A January 2 article by The Daily Beast reported protesters were discussing bringing guns to the District, breaking into federal buildings, and attacking law enforcement. The article quoted one popular comment "I'm thinking it will be literal war on that day. Where we'll storm offices and physically remove and even kill all the D.C. traitors and reclaim the country."

On January 5, media published stories about widespread predictions of violence, and D.C. Mayor Bowser called for residents to avoid the downtown area where protesters would march. That day, members of Congress reached out to law enforcement charge with protecting the Capitol against possible upcoming violence and were assured Capitol Police were prepared.
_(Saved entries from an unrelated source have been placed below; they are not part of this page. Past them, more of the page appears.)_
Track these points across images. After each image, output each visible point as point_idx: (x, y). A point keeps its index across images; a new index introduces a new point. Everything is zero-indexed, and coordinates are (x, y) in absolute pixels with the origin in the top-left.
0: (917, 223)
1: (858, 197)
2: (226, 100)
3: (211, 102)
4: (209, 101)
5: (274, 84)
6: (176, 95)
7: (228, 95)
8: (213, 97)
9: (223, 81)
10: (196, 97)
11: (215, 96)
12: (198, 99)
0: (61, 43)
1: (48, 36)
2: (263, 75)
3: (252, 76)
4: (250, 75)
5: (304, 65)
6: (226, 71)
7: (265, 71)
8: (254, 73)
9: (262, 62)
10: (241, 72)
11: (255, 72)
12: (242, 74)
== Official predictions and warnings ==

In the days leading up to the attack, several organizations monitoring online extremism had been issuing warnings about the event. On December 20, 2020, the FBI received a tip warning that the Proud Boys planned to be in DC and were planning "to literally kill people." In an internal report dated December 29, 2020, the Federal Bureau of Investigation's (FBI) Minneapolis field office warned of armed protests at every state capitol, orchestrated by the far-right boogaloo movement, before Biden's inauguration. By January 3, the FBI was aware of social media posts calling for an armed encampment on the mall and for the storming of the Capitol on January 6.

On January 5, the Norfolk field office of the FBI reported plans of violence: "An online thread discussed specific calls for violence to include stating 'Be ready to fight. Congress needs to hear glass breaking, doors being kicked in, and blood from their BLM and Pantifa[sic] slave soldiers being spilled. Get violent. Stop calling this a march, or rally, or a protest. Go there ready for war. We get our President or we die. NOTHING else will achieve this goal.'" The Norfolk report noted that planners shared a map of the tunnels underneath the Capitol. Another comment, cited in the FBI memo, advocated for Trump supporters going to Washington "to get violent to stop this, especially the antifa maggots who are sure to come out en masse even if we get the Prez for 4 more years".
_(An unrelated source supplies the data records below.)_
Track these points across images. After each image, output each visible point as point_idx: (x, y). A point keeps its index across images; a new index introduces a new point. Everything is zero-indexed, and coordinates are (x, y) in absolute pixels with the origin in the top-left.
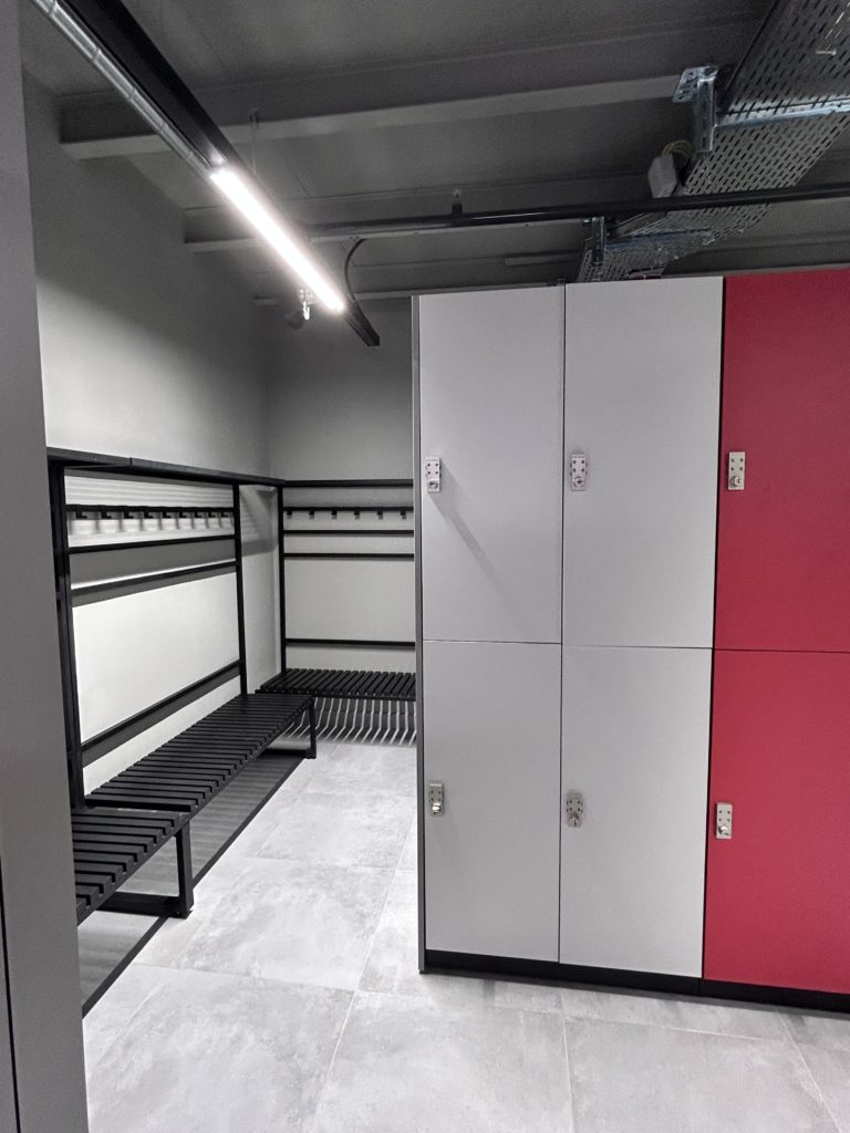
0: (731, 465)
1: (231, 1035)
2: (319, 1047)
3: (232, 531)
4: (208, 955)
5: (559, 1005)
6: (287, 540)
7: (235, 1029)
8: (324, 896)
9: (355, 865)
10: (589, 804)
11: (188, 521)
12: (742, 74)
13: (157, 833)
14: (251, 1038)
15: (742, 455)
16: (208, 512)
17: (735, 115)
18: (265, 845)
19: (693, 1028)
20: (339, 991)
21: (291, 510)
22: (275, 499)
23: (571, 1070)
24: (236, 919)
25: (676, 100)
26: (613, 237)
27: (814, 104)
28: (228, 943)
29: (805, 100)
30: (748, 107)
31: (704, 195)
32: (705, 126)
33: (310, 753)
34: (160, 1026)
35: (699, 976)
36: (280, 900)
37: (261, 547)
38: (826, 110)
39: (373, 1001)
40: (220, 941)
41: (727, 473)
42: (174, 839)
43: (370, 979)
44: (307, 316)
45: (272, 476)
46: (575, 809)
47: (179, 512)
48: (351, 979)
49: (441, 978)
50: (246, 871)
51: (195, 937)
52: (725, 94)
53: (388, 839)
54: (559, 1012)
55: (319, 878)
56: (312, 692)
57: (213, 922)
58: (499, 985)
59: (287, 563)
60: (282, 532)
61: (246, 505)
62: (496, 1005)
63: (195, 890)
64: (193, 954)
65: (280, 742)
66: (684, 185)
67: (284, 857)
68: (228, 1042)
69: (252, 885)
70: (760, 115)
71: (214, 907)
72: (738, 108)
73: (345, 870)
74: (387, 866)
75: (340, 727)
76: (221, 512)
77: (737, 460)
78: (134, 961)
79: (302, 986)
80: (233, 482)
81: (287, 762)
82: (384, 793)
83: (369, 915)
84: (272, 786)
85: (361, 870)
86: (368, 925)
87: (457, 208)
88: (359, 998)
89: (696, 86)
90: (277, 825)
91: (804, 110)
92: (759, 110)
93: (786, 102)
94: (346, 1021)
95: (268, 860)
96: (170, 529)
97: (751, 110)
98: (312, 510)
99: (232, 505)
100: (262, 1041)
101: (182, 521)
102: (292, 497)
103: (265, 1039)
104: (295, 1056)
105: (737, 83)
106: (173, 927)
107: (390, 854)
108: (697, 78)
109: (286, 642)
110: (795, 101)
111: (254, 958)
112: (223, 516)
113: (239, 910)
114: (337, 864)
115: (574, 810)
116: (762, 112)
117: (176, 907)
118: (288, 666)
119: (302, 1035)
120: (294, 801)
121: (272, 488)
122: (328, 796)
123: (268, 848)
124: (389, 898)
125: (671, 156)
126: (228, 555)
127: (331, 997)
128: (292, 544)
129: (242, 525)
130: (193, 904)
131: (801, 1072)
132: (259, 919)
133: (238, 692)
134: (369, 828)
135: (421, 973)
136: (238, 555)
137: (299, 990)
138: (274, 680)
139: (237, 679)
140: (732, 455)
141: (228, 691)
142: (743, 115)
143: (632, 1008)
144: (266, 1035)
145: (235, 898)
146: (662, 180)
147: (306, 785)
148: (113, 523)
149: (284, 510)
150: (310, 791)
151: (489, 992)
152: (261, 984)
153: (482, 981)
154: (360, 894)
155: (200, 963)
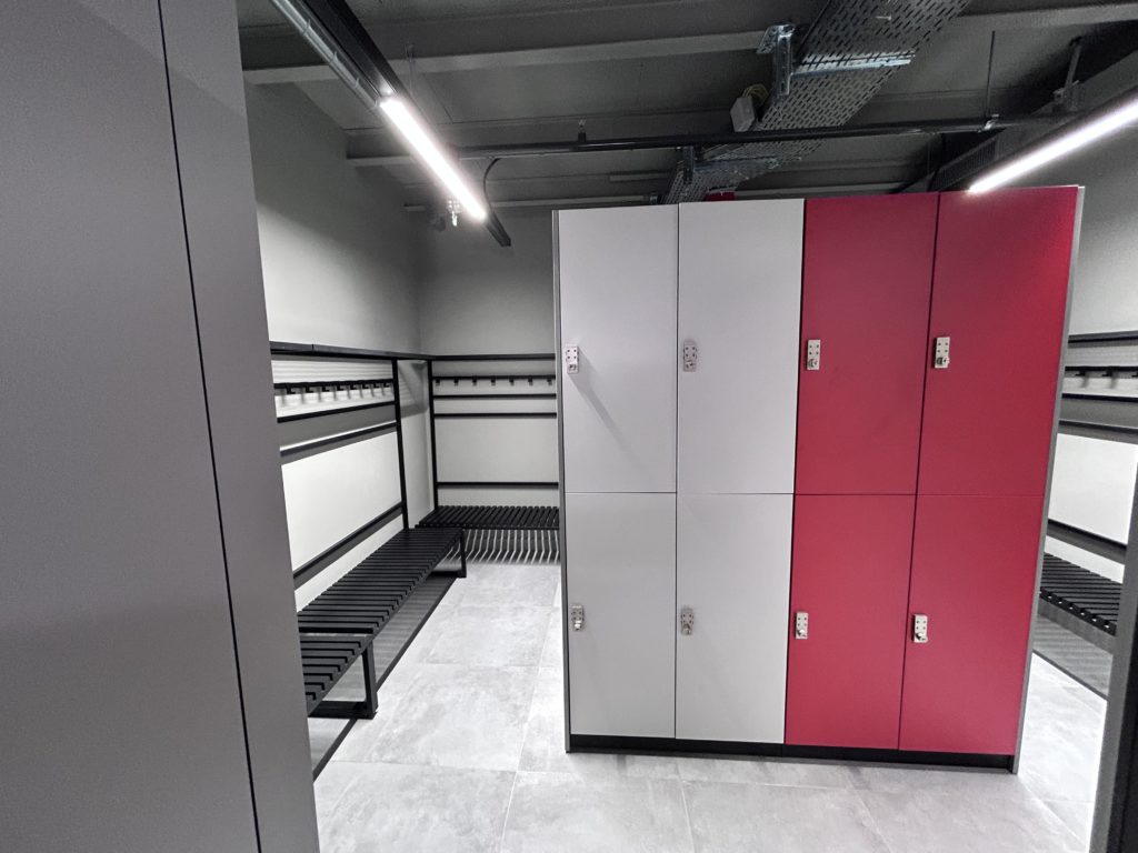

Before January 6, the FBI notified the local Joint Terrorism Task Force of possible impending violence at the Capitol. The Washington Post reported an internal FBI document on January 5 warned of rioters preparing to travel to Washington and setting up staging areas in various regional states. The FBI did not distribute a formal intelligence bulletin. Some security specialists later reported they had been surprised that they had not received information from the FBI and DHS before the event.

Robert Contee, the acting Chief of the Metropolitan Police Department of the District of Columbia, said after the event that his department had possessed no intelligence indicating the Capitol would be breached. Capitol Police chief Steven Sund said his department had developed a plan to respond to "First Amendment activities", but had not planned for the "criminal riotous behavior" they encountered. Three days before the Capitol attack, the Capitol Police intelligence unit had circulated an internal memo warning that Trump supporters "see January 6, 2021, as the last opportunity to overturn the results of the presidential election" and could use violence against "Congress itself" on that date. Sund said he directed the department to be placed on "all hands on deck" status (contrary to early reports), which meant every sworn officer would be working. He also said he activated seven Civil Disturbance Unit platoons, approximately 250 officers, with four of those platoons equipped in helmets, protective clothing, and shields. U.S. Secretary of the Army Ryan D. McCarthy said law enforcement agencies' estimates of the potential size of the crowd, calculated in advance of the event, varied between 2,000 and 80,000. On January 5, the National Park Service estimated that 30,000 people would attend the "Save America" rally, based on people already in the area.

Other organizations, such as the Anti-Defamation League, British security firm G4S, and nonpartisan governance watchdog Advance Democracy, Inc., studied QAnon posts and made various warnings of the potential of violence on January 6.